■ Objectifs
**A.** D'après le texte sur la création d'une marque de cosmétiques, quel nom porte la marque lancée il y a deux ans ?
**B.** Réécrivez le texte sur la création d'une marque de cosmétiques en commençant à "Ensuite, quelle est" et en terminant à "un logo, etc.", avec "instrument" à la place de "outil".
***** Texte fourni *****
Créez votre marque de cosmétiques : du projet à la réussite !

Je gère un institut de beauté depuis une dizaine d’années. Il y a deux ans, j’ai créé la marque Terre Sensorielle, ma propre marque de cosmétiques. Pour cela, je suis repartie en formation en cosmétologie.

J’ai monté mon laboratoire et, aujourd’hui, je fabrique mes propres produits. J’ai fondé mon labo cosmétique.

D’abord, il faut savoir que créer et commercialiser une marque de cosmétiques nécessite de maîtriser de nombreux paramètres que vous n’avez pas forcément en tant qu’esthéticienne.

Je vais vous donner toutes les différentes étapes à aborder à partir de la feuille blanche, du projet jusqu’à la mise sur le marché de vos produits et la réussite.

Établir une stratégie marketing 

Avant toute chose, pour créer votre marque de cosmétiques, il y a un point important à maîtriser, c’est le marketing. Il faut que vous établissiez une réelle stratégie marketing. Cela veut dire qu’il faut connaître le marché, la concurrence mais aussi vos futures clientes.

Avant tout, commencez par faire une étude de marché pour pouvoir positionner vos produits.

Établir un cahier des charges 

Il y a aussi le choix des segments, c’est-à-dire sur quel segment vous voulez aller, une gamme de cosmétiques bio, naturels, ou plutôt conventionnels.

Ensuite, quelle est la gamme de prix et quel est le type de produits que vous voulez présenter sur le marché. Tous ces points sont vraiment importants avant de démarrer.

C’est le cahier des charges que vous allez vous imposer pour déterminer le marché que vous voulez prendre en termes de création de cosmétiques.

Établir un cahier des charges, c’est établir clairement vos objectifs et les résultats. C’est un outil qui va vous servir tout au long de l’étape de votre création de cosmétiques.

Vous allez choisir le nom de votre marque. Non seulement, il y a un produit, mais il y a une image de marque à mettre en place, une identité visuelle, un logo, etc. 

Vous partez vraiment d’une page blanche.

Vous allez choisir l’univers que vous voulez lancer : le choix de votre marque, des couleurs, de l’identité visuelle.
***** Matériel fourni *****
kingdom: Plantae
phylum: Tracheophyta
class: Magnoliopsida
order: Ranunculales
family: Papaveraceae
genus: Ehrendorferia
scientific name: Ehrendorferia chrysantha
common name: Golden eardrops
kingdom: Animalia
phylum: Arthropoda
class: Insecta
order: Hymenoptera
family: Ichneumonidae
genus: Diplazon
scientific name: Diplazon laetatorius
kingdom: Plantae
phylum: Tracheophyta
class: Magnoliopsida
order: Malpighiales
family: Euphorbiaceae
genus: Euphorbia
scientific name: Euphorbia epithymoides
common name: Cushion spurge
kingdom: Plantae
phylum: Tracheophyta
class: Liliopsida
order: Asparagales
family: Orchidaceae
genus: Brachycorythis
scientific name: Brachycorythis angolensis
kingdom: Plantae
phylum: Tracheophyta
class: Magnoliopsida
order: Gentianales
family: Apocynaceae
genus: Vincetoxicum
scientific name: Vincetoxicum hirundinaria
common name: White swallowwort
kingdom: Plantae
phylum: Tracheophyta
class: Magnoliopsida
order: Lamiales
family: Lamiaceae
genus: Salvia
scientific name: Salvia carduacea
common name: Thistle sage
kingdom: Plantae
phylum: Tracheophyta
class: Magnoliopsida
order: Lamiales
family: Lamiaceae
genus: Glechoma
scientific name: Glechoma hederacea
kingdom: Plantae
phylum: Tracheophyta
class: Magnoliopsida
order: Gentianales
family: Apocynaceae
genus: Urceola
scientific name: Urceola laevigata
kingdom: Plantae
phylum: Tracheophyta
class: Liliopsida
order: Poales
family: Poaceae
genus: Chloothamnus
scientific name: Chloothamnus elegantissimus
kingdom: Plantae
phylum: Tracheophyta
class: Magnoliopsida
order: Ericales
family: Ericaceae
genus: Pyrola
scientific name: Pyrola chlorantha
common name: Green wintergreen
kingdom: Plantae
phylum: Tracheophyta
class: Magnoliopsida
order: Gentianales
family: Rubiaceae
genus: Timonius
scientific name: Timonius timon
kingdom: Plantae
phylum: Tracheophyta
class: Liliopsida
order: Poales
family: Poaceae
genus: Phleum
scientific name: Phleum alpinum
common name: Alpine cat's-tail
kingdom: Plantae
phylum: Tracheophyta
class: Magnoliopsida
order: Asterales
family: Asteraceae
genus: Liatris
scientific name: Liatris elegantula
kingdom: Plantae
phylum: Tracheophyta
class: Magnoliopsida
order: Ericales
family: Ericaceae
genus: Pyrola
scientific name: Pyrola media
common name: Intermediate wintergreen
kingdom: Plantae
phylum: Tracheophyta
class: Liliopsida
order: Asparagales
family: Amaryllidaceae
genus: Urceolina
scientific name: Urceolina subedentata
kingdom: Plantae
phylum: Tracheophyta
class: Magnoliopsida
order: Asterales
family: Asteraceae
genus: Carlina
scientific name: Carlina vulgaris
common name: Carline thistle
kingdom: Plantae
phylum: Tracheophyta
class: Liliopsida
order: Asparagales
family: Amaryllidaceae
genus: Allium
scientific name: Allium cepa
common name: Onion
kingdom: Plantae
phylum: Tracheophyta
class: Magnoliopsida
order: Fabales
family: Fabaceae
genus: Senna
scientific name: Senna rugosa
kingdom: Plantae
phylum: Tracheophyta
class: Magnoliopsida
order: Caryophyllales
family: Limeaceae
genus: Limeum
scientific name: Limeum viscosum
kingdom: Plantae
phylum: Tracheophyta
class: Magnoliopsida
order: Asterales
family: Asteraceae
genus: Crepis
*****
■ Résultats par tâche
**A.** Terre Sensorielle

**B.**
Ensuite, quelle est la gamme de prix et quel est le type de produits que vous voulez présenter sur le marché. Tous ces points sont vraiment importants avant de démarrer.

C’est le cahier des charges que vous allez vous imposer pour déterminer le marché que vous voulez prendre en termes de création de cosmétiques.

Établir un cahier des charges, c’est établir clairement vos objectifs et les résultats. C’est un instrument qui va vous servir tout au long de l’étape de votre création de cosmétiques.

Vous allez choisir le nom de votre marque. Non seulement, il y a un produit, mais il y a une image de marque à mettre en place, une identité visuelle, un logo, etc.